§ **Exercise brief**: Leave out the pictures and reproduce all of the data exactly.

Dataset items
※ ※ ※

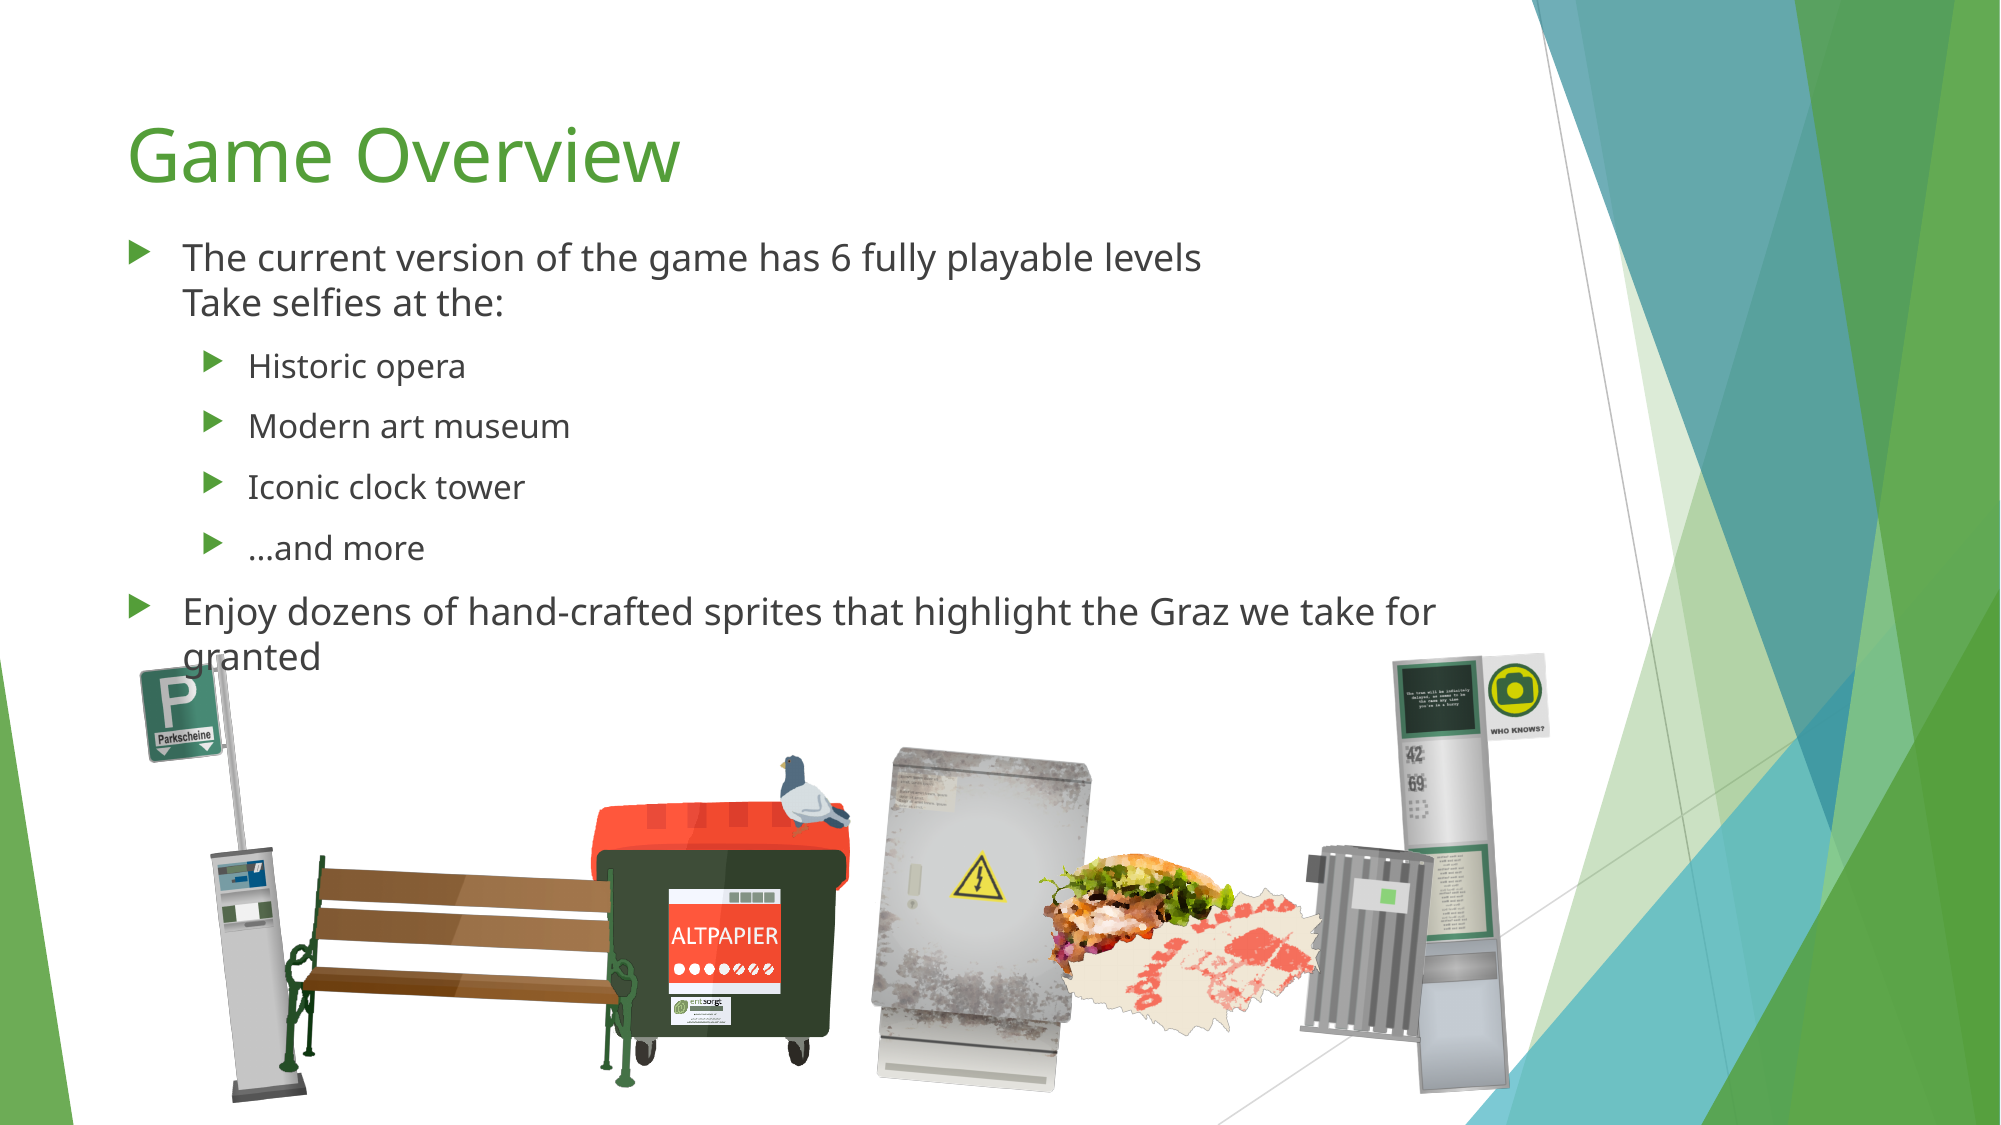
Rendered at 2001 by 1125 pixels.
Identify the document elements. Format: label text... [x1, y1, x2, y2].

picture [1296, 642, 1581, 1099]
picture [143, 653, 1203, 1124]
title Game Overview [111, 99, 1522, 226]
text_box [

※ ※ ※

§ **Result for this exercise**:
Rendered at 2001 by 1125 pixels.
Identify the document elements. Format: label text... [x1, y1, x2, y2].

picture [1296, 642, 1581, 1099]
picture [143, 653, 1203, 1124]
title Game Overview [111, 99, 1522, 226]
text_box [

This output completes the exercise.